Today's rules allow a screening of judges by the Senate. Most presidential nominees are confirmed, but there are always a few instances where the nominee is unable to obtain the Senate's approval. We think this process has been good for the judiciary and good for the country. This Senate rule has led to a stronger, less partisan, truly independent court. Weaknesses in judicial nominees are usually exposed in bipartisan Judiciary Committee hearings. If presidential pressure forces a partisan vote on the floor, you can often count on a bipartisan vote on the floor not to confirm. Both of us have seen this happen and value this exercise of checks and balances.
Partly as a result of such checks and balances, our Minnesota federal bench has been recognized for decades as among the strongest in the nation. Minnesotans nominated to the federal appellate bench have outstanding records and include Warren Burger, former Gov. Luther Youngdahl and Justice Harry Blackmun. In our time, two Minnesotans were nominated by Republican presidents to the Supreme Court and confirmed by Democratic Senate majorities. In 1979, with a Democratic president and Senate, and two Republican senators from Minnesota, we agreed that a "Minnesota balance" could best be struck if President Jimmy Carter nominated both Democrat Diana Murphy and Republican Robert Renner to District Court vacancies. All of these appointments were confirmed under the current debate rules that Senate leaders now want to eliminate.
If the Senate leadership repeals the debate rule based on Vice President Dick Cheney's pre-announced ruling, the Senate's ability to strike any "balance" will be compromised and the Senate will become a second partisan House of Representatives, where one-vote margins are too often a way of doing national business. This will diminish the status of each senator and it will lead to further discord in American public life. The courts will be seen less as independent tribunals that transcend politics and instead will become, increasingly, agents of political passions.
Franklin Roosevelt once wanted to pack the courts; fortunately, the Senate turned him down. President Ronald Reagan claimed the right to a new philosophy for judges based on then-popular themes. But a Republican Senate majority demanded and received an equal voice for senators in applying that judgment. American presidents are elected not by popular vote but by the Electoral College. It is up to the popularly elected Senate to strike the right balance in the exercise of its confirmation powers.
Now, this administration believes it should have a right that no president has ever had in our history, to demand that his judges be confirmed by a strict party-line whip system.
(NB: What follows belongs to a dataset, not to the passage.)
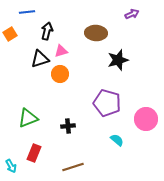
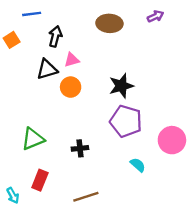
brown ellipse: (96, 33) -> (109, 23), moved
black star: (118, 60) -> (121, 86), moved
The recent attacks on federal judges, many of whom already are conservative Republicans nominated and confirmed during 16 years of Republican presidents and 14 years of Republican Senate majorities, propose a new type of judge, compliant with religious and political tests that would radically undermine America's ideal of an independent judiciary.
America is blessed to have a superb federal bench. This didn't happen under the rash partisan system the changed rule will permit; it happened under the Senate's longstanding rules that allow the minority to have the power to delay and question each nominee. Both of us were a part of the Senate operating under the current rules of debate and we strongly advocate for their preservation.
Americans are already deeply concerned by the harshness and belligerence of American politics. Our federal courts are one of the few places left where issues are heard and rationally debated and decided under the law. Our courts have been a fundamental part of America's success. Our judges have succeeded not because they were enthusiastic agents of the current political power, but precisely because they were not; they represented the best and most balanced legal talent our nation could offer.
Let's keep it this way.
David Durenberger, a Republican, and former Vice President Walter F. Mondale, a Democrat, both served as U.S. senators from Minnesota.